Saved data entries
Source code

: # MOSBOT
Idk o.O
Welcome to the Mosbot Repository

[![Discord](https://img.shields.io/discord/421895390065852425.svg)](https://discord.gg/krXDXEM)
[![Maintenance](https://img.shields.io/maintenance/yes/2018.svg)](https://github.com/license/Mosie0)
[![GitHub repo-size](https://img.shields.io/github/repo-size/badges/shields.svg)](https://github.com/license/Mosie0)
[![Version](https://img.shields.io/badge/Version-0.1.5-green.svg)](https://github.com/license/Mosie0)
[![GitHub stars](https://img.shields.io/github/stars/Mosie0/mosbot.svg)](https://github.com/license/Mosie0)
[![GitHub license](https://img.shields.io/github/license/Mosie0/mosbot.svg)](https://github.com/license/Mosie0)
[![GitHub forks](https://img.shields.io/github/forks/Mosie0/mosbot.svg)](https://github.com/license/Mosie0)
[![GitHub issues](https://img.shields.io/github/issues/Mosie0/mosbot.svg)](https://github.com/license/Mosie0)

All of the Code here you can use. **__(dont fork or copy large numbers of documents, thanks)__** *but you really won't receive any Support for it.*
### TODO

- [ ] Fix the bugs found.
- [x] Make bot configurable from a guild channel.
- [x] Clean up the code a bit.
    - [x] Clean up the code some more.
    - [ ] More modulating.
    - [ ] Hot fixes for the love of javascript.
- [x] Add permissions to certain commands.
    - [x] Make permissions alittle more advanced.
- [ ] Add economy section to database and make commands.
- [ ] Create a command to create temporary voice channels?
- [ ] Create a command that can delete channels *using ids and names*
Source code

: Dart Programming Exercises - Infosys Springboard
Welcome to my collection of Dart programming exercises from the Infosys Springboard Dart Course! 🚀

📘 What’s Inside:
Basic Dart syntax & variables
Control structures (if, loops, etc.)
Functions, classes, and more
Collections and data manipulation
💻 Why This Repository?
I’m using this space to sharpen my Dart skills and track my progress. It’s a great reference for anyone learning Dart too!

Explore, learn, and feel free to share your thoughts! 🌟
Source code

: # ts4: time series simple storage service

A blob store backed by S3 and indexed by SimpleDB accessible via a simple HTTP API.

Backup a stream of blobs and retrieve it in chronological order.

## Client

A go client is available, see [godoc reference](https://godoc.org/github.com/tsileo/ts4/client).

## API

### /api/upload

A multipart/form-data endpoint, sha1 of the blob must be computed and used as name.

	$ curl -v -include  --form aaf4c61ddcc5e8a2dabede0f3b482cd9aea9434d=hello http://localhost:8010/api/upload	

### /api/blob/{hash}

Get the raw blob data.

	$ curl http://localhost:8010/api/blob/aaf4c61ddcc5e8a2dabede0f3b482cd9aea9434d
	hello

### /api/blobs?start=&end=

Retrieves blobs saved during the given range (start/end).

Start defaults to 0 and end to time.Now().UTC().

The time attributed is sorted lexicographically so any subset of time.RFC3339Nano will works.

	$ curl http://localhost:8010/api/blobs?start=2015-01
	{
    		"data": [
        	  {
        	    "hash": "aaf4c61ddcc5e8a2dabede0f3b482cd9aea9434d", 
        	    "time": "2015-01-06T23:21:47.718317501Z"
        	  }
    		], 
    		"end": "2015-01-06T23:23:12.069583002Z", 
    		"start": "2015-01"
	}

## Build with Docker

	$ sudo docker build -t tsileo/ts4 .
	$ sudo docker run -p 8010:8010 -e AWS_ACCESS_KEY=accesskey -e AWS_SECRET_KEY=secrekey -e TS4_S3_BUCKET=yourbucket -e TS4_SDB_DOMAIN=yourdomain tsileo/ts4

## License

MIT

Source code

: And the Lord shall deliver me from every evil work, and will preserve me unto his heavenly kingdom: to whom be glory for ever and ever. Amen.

---

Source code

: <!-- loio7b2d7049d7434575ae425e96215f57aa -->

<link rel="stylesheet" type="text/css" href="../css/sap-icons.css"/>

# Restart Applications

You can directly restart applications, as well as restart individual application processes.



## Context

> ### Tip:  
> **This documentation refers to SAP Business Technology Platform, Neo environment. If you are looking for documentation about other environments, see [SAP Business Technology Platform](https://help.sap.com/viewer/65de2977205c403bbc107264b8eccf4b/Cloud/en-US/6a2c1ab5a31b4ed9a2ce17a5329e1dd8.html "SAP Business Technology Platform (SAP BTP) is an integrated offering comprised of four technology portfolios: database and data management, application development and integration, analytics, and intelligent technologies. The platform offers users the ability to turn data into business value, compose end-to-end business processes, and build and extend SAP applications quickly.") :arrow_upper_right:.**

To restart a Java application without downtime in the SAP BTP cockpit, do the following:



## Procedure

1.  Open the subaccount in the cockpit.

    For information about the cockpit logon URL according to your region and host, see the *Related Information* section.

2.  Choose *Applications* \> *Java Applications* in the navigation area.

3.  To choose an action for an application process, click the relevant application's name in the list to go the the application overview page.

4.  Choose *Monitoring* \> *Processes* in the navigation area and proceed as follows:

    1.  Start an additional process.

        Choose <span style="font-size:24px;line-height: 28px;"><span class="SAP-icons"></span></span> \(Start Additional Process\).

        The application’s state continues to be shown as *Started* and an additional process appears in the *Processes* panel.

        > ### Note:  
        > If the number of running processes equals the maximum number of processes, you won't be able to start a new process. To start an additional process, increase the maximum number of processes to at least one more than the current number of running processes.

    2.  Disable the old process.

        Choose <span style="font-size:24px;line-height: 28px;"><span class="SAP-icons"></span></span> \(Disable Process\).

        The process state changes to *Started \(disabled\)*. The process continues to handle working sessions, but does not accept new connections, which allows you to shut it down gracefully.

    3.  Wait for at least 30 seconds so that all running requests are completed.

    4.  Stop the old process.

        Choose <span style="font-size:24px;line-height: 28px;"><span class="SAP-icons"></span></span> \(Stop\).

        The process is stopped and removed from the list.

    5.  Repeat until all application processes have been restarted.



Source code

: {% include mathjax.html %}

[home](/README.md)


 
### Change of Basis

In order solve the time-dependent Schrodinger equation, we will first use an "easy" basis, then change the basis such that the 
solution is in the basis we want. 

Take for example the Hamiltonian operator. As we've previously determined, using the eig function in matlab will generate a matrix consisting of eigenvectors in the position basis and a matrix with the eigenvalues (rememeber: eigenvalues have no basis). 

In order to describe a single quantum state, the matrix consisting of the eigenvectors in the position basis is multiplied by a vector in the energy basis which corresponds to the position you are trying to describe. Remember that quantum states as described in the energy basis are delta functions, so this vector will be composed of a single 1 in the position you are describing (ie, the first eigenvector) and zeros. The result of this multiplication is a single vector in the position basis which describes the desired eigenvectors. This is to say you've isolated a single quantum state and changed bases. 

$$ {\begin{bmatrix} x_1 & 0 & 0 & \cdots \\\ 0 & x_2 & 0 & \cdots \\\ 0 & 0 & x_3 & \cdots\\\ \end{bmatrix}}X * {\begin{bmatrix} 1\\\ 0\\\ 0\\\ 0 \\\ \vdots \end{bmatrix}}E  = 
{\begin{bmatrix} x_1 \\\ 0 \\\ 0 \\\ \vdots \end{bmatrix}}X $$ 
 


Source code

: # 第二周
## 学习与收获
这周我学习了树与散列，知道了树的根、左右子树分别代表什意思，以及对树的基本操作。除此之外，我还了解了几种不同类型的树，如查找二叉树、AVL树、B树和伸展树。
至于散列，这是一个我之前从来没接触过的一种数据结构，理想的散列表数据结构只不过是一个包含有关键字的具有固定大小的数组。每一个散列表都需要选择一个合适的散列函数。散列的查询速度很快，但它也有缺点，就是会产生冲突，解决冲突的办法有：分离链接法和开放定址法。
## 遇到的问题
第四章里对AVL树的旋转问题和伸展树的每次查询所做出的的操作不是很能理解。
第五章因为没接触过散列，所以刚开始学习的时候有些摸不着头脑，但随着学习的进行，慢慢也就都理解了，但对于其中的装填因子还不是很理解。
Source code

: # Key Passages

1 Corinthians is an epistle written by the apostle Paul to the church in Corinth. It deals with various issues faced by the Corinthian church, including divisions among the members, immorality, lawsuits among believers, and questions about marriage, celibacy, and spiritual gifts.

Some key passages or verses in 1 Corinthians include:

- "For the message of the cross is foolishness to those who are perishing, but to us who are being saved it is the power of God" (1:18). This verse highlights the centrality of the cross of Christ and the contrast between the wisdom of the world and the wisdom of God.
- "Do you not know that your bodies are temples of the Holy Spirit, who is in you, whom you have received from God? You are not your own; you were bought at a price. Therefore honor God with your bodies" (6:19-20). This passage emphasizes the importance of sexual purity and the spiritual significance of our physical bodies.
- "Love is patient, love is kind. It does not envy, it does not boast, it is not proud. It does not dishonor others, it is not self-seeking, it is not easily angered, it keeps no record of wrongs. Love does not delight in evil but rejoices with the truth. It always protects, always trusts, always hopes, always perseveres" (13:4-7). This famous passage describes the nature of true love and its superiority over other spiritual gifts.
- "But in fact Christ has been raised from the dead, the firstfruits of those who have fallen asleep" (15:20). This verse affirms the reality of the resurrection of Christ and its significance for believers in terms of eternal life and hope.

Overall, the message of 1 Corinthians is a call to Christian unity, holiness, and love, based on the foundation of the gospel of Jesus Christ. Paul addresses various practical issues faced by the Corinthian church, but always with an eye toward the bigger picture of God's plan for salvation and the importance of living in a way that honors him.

Exercise instructions
Could you give the number of lines in the data above that contain the string "github", with no other words?

Task result
8